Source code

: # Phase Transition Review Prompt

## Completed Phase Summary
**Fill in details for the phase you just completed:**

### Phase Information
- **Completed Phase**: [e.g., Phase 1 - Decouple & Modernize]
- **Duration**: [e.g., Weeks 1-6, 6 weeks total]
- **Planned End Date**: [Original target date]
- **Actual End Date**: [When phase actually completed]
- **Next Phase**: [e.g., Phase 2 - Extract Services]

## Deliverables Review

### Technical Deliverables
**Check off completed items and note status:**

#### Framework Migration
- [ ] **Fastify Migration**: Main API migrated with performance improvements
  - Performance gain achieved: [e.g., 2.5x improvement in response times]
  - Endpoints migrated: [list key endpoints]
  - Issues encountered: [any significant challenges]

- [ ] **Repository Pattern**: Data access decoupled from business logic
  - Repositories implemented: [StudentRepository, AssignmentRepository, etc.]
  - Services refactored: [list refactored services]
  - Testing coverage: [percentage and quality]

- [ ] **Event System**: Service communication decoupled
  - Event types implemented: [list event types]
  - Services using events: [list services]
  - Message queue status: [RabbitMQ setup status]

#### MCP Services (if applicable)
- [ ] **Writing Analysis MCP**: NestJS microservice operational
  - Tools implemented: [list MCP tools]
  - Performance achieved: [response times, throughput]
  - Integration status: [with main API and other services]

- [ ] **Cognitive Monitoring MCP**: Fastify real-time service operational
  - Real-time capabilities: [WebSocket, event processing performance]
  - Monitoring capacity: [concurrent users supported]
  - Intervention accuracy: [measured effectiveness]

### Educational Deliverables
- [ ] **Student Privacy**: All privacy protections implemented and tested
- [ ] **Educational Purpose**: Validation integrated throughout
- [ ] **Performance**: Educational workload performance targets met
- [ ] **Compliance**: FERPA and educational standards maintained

########

#### What you should do:
Rename "Deliverables" to "Outcomes" everywhere it occurs in the listing above, and reproduce all of its lines with nothing else altered.

#### Written solution:
Source code

: # Phase Transition Review Prompt

## Completed Phase Summary
**Fill in details for the phase you just completed:**

### Phase Information
- **Completed Phase**: [e.g., Phase 1 - Decouple & Modernize]
- **Duration**: [e.g., Weeks 1-6, 6 weeks total]
- **Planned End Date**: [Original target date]
- **Actual End Date**: [When phase actually completed]
- **Next Phase**: [e.g., Phase 2 - Extract Services]

## Outcomes Review

### Technical Outcomes
**Check off completed items and note status:**

#### Framework Migration
- [ ] **Fastify Migration**: Main API migrated with performance improvements
  - Performance gain achieved: [e.g., 2.5x improvement in response times]
  - Endpoints migrated: [list key endpoints]
  - Issues encountered: [any significant challenges]

- [ ] **Repository Pattern**: Data access decoupled from business logic
  - Repositories implemented: [StudentRepository, AssignmentRepository, etc.]
  - Services refactored: [list refactored services]
  - Testing coverage: [percentage and quality]

- [ ] **Event System**: Service communication decoupled
  - Event types implemented: [list event types]
  - Services using events: [list services]
  - Message queue status: [RabbitMQ setup status]

#### MCP Services (if applicable)
- [ ] **Writing Analysis MCP**: NestJS microservice operational
  - Tools implemented: [list MCP tools]
  - Performance achieved: [response times, throughput]
  - Integration status: [with main API and other services]

- [ ] **Cognitive Monitoring MCP**: Fastify real-time service operational
  - Real-time capabilities: [WebSocket, event processing performance]
  - Monitoring capacity: [concurrent users supported]
  - Intervention accuracy: [measured effectiveness]

### Educational Outcomes
- [ ] **Student Privacy**: All privacy protections implemented and tested
- [ ] **Educational Purpose**: Validation integrated throughout
- [ ] **Performance**: Educational workload performance targets met
- [ ] **Compliance**: FERPA and educational standards maintained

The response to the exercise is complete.